Annotated element listings:
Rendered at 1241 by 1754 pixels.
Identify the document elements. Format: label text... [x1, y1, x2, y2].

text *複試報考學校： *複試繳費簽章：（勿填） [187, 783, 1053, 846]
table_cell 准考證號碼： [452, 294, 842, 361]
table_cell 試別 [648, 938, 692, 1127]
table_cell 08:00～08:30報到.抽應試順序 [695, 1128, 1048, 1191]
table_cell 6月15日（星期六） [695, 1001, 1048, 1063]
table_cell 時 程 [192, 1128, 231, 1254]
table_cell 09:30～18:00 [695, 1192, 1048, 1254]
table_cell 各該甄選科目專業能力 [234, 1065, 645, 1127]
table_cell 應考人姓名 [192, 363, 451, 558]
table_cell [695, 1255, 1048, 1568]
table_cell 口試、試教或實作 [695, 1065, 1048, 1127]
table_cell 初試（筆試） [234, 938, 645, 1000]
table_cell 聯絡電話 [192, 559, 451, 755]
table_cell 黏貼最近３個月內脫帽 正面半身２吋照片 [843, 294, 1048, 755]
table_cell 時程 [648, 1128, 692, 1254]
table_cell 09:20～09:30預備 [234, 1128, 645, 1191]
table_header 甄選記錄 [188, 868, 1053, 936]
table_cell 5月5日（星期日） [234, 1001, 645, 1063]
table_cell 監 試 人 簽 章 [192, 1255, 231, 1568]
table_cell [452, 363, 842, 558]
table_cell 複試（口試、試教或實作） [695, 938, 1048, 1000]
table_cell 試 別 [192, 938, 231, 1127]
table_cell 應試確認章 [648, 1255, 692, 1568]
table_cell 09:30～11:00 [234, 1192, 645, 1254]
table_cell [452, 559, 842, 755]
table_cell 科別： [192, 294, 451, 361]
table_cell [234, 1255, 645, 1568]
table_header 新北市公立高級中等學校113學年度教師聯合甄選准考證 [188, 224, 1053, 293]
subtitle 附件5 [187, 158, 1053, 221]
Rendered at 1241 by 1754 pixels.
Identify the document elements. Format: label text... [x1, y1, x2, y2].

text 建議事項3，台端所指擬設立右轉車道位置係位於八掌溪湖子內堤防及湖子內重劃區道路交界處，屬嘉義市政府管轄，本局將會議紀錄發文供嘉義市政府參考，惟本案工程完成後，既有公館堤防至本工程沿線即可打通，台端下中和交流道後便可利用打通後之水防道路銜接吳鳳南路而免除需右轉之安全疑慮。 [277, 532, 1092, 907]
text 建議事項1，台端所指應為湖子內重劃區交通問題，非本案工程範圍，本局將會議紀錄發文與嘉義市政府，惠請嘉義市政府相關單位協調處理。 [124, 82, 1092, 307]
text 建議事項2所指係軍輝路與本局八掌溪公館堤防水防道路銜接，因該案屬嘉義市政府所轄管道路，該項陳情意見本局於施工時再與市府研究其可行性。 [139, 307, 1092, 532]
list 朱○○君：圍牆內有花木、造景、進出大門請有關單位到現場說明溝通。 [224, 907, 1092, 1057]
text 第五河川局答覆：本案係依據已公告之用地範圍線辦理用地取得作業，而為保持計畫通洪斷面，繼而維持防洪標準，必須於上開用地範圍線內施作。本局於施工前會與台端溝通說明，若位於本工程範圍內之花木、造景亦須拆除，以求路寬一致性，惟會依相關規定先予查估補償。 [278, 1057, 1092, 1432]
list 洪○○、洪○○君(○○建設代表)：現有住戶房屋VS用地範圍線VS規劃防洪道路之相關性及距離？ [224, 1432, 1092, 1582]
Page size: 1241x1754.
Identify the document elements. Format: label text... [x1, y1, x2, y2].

→ **Set task**:
Copy out the full material above line for line, leaving every character unchanged.

→ **Result**:
Rendered at 1241 by 1754 pixels.
Identify the document elements. Format: label text... [x1, y1, x2, y2].

text *複試報考學校： *複試繳費簽章：（勿填） [187, 783, 1053, 846]
table_cell 准考證號碼： [452, 294, 842, 361]
table_cell 試別 [648, 938, 692, 1127]
table_cell 08:00～08:30報到.抽應試順序 [695, 1128, 1048, 1191]
table_cell 6月15日（星期六） [695, 1001, 1048, 1063]
table_cell 時 程 [192, 1128, 231, 1254]
table_cell 09:30～18:00 [695, 1192, 1048, 1254]
table_cell 各該甄選科目專業能力 [234, 1065, 645, 1127]
table_cell 應考人姓名 [192, 363, 451, 558]
table_cell [695, 1255, 1048, 1568]
table_cell 口試、試教或實作 [695, 1065, 1048, 1127]
table_cell 初試（筆試） [234, 938, 645, 1000]
table_cell 聯絡電話 [192, 559, 451, 755]
table_cell 黏貼最近３個月內脫帽 正面半身２吋照片 [843, 294, 1048, 755]
table_cell 時程 [648, 1128, 692, 1254]
table_cell 09:20～09:30預備 [234, 1128, 645, 1191]
table_header 甄選記錄 [188, 868, 1053, 936]
table_cell 5月5日（星期日） [234, 1001, 645, 1063]
table_cell 監 試 人 簽 章 [192, 1255, 231, 1568]
table_cell [452, 363, 842, 558]
table_cell 複試（口試、試教或實作） [695, 938, 1048, 1000]
table_cell 試 別 [192, 938, 231, 1127]
table_cell 應試確認章 [648, 1255, 692, 1568]
table_cell 09:30～11:00 [234, 1192, 645, 1254]
table_cell [452, 559, 842, 755]
table_cell 科別： [192, 294, 451, 361]
table_cell [234, 1255, 645, 1568]
table_header 新北市公立高級中等學校113學年度教師聯合甄選准考證 [188, 224, 1053, 293]
subtitle 附件5 [187, 158, 1053, 221]
Rendered at 1241 by 1754 pixels.
Identify the document elements. Format: label text... [x1, y1, x2, y2].

text 建議事項3，台端所指擬設立右轉車道位置係位於八掌溪湖子內堤防及湖子內重劃區道路交界處，屬嘉義市政府管轄，本局將會議紀錄發文供嘉義市政府參考，惟本案工程完成後，既有公館堤防至本工程沿線即可打通，台端下中和交流道後便可利用打通後之水防道路銜接吳鳳南路而免除需右轉之安全疑慮。 [277, 532, 1092, 907]
text 建議事項1，台端所指應為湖子內重劃區交通問題，非本案工程範圍，本局將會議紀錄發文與嘉義市政府，惠請嘉義市政府相關單位協調處理。 [124, 82, 1092, 307]
text 建議事項2所指係軍輝路與本局八掌溪公館堤防水防道路銜接，因該案屬嘉義市政府所轄管道路，該項陳情意見本局於施工時再與市府研究其可行性。 [139, 307, 1092, 532]
list 朱○○君：圍牆內有花木、造景、進出大門請有關單位到現場說明溝通。 [224, 907, 1092, 1057]
text 第五河川局答覆：本案係依據已公告之用地範圍線辦理用地取得作業，而為保持計畫通洪斷面，繼而維持防洪標準，必須於上開用地範圍線內施作。本局於施工前會與台端溝通說明，若位於本工程範圍內之花木、造景亦須拆除，以求路寬一致性，惟會依相關規定先予查估補償。 [278, 1057, 1092, 1432]
list 洪○○、洪○○君(○○建設代表)：現有住戶房屋VS用地範圍線VS規劃防洪道路之相關性及距離？ [224, 1432, 1092, 1582]
Page size: 1241x1754.
Identify the document elements. Format: label text... [x1, y1, x2, y2].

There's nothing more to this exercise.